Lying awake in the dark or wandering around the neighborhood at night; running around blind, looking for someone, anyone, to take away my blame.
“Look, Isabelle. I’m sorry,” Valerie says at last, sighing. “I really am. But you are looking for answers in places where they just don’t exist.”
I pick at my nails, eyes cast down to the floor. I’ve heard that so many times. Suddenly, I think of my father, creating that story about Margaret’s death because it was just easier for everyone to accept. I wonder if that’s what Waylon did, too. If he simply created a story he needed to believe: that Allison never would have done it. That she never would have taken her own life. Maybe he’s been spending the last eight years trying to prove it, dedicating his own life to learning about death because the truth of his own sister’s is too painful to accept.
Maybe he’s just looking for someone to be responsible, the way I am, too. Maybe we’re both so desperate for answers, we’re willing to believe anything.
“I won’t tell Ben you came here,” Valerie says. “He would be heartbroken if he found out you were thinking about him like this.”
I nod my head gently, too ashamed to meet her gaze. Then I stand up and take one more glance around the room, ready to apologize and step back outside, when something in the corner catches my eye.
It’s that wall of pictures. I realize now, standing closer, they’re almost entirely of Ben.
I walk toward the wall, away from the door, and scan them all hanging there, one by one. I see Valerie and Ben sitting in the grass downtown, Spanish moss draped behind them like a stage curtain being whipped back. There’s another of them in the stands of a concert, colorful lights dancing across a stage in the distance, and one more of them lying on the beach, their sunglasses reflecting a phone held high in the sky.
“Isabelle,” Valerie says, trying to nudge me along. I can hear her walking closer, sidling up behind me. “I don’t think it’ll help for you to look at those.”
But I don’t turn around. I can’t turn around. I’m too focused on Ben and the varying shades of stubble on his cheeks; on Valerie’s subtle highlights slowly growing out, a finger of dark roots pinching at her scalp. Visible signs of the passage of time that shouldn’t be possible for a relationship this new.
“You didn’t meet at that grief counseling group.”
It seems so obvious to me now, I hate myself for not seeing it sooner. After all, we had a story, too. Ben and I. But it wasn’t real. It was something he had concocted; something he had created to paint himself in the most flattering light. Our relationship had started long before we announced it to the world, and I remember that first night together after the memorial now, the two of us tangled between the sheets of my childhood bed. The sickness that settled in my stomach after he stood up and walked away, like I knew I had just consumed something that was bound to hurt me.
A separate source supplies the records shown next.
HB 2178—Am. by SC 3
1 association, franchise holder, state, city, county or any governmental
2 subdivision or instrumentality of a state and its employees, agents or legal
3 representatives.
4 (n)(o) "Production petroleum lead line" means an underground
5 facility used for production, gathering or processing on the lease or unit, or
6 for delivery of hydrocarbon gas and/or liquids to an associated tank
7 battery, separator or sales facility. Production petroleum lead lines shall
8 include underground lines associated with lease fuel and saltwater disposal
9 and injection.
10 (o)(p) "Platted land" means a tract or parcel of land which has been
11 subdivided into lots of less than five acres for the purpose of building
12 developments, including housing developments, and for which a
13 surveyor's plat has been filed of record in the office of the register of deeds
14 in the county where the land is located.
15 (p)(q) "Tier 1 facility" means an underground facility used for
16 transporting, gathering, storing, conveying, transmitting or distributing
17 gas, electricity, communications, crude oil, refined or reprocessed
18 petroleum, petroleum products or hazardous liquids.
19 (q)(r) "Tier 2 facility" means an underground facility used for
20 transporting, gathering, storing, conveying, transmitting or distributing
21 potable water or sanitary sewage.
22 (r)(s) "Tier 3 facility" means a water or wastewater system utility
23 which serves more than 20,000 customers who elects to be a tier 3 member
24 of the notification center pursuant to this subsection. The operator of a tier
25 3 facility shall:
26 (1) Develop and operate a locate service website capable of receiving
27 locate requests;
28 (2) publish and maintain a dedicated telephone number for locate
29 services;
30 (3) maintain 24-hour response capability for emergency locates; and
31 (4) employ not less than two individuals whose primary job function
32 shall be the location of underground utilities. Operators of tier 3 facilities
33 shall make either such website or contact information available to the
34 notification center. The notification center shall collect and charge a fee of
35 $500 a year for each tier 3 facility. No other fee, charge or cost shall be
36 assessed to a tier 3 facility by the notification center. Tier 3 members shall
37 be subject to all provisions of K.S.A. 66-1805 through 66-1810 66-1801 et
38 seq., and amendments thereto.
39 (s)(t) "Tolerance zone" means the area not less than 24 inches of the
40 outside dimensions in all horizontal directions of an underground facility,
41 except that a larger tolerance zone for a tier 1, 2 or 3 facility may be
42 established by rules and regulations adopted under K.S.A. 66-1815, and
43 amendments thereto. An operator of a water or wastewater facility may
“You know we can’t tell anybody about this. Not yet.”
I twist around now and look at Valerie, standing right behind me, eyes wide and afraid. He really did do to me what we did to Allison.
Ben and Valerie were together long before we were apart.
“How long?” I ask, taking a step closer. “How long have you been together?”
Valerie shakes her head, a little quiver in her lip, and takes a step backward, putting some distance between us.
“How long?”
“I felt so bad for the longest time,” she says at last. “Doing what we did behind your back. But the things he told me about you…”
I remember that feeling: the justification of it. The guilt, the indignity, overridden by the stories I told myself. The stories about Allison I decided to accept in order to make myself feel better: that they weren’t us. It’s a form of self-preservation, really. We are nothing but what we choose to believe, but it’s all a mirage, bending and warping and shimmering in the distance, changing its form at any given second.
Showing us exactly what we want to see when we want to see it.
“How long?” I repeat, my resolve settling back in and hardening in my stomach. “How long have you been with Ben?”
The house is quiet in a silent standoff. Finally, she sighs.
“Two years.”
Two years. Two years. For two entire years, Ben has been seeing someone else. Before Mason was taken. Before he even took his first steps.
I count back in my head now, trying to determine how old he would have been.
“Six months,” I say, muttering to myself. Mason would have been six months old when they first got together: the age he was when I started working again. When I took off for a few nights every month, driving to North Carolina and Alabama and Mississippi, trying to chase those little moments of meaning that were ripped from me all those years ago.